Complete the square of the given quadratic expression. Then, graph the function using the technique of shifting. \( f(x)=x^{2}-8 x+14 \) Complete the square by entering the correct numbers into the expression below. \( f(x)=(x-(\square))^{2}+(\square) \)

We start with the quadratic function   f(x) = x² – 8x + 14. To complete the square, follow these steps: 1. Group the x-terms:   x² – 8x  +14 2. Find the number needed to complete the square.

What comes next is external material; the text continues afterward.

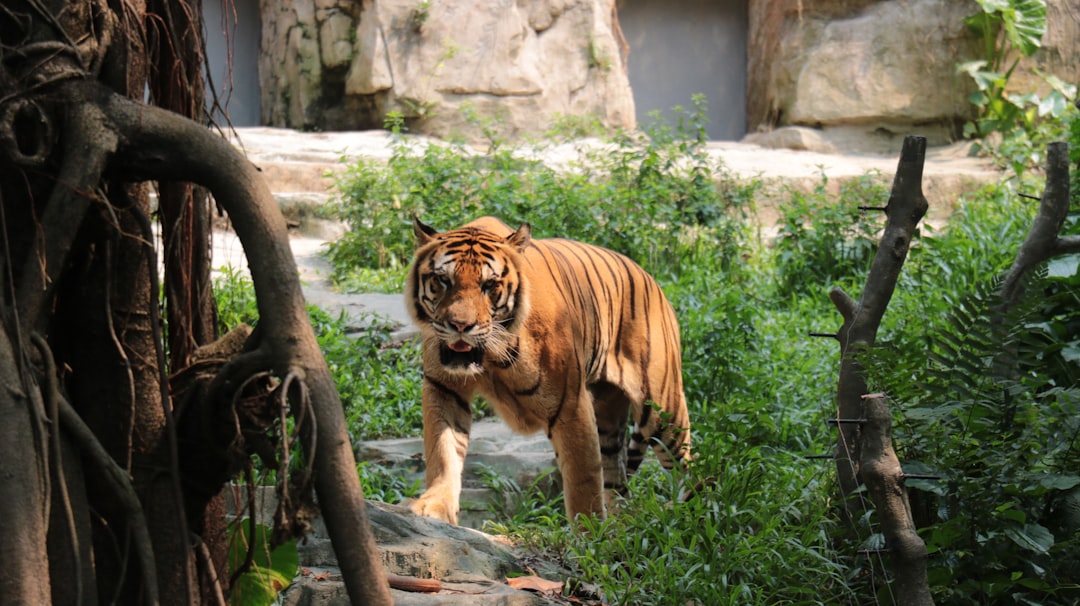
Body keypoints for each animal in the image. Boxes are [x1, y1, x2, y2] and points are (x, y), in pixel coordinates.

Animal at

Take half of the coefficient of x (which is –8) to get –4, and then square it:   (–4)² = 16. 3. Add and subtract 16 inside the expression:   f(x) = (x² – 8x + 16) – 16 + 14 4. Rewrite the trinomial as a perfect square:   x² – 8x + 16 = (x – 4)² 5. Combine the constants:   –16 + 14 = –2. Thus, the function in completed square form is:   f(x) = (x – 4)² – 2 In the expression f(x) = (x – (□))² + (□), the correct numbers are 4 and –2, so that   f(x) = (x – 4)² – 2. Graphing by shifting: • The vertex of the parabola is at (4, –2). • Compared to the basic parabola y = x², the graph is shifted 4 units to the right and 2 units downward. • The axis of symmetry is the vertical line x = 4. These shifts determine the position and shape of the graph.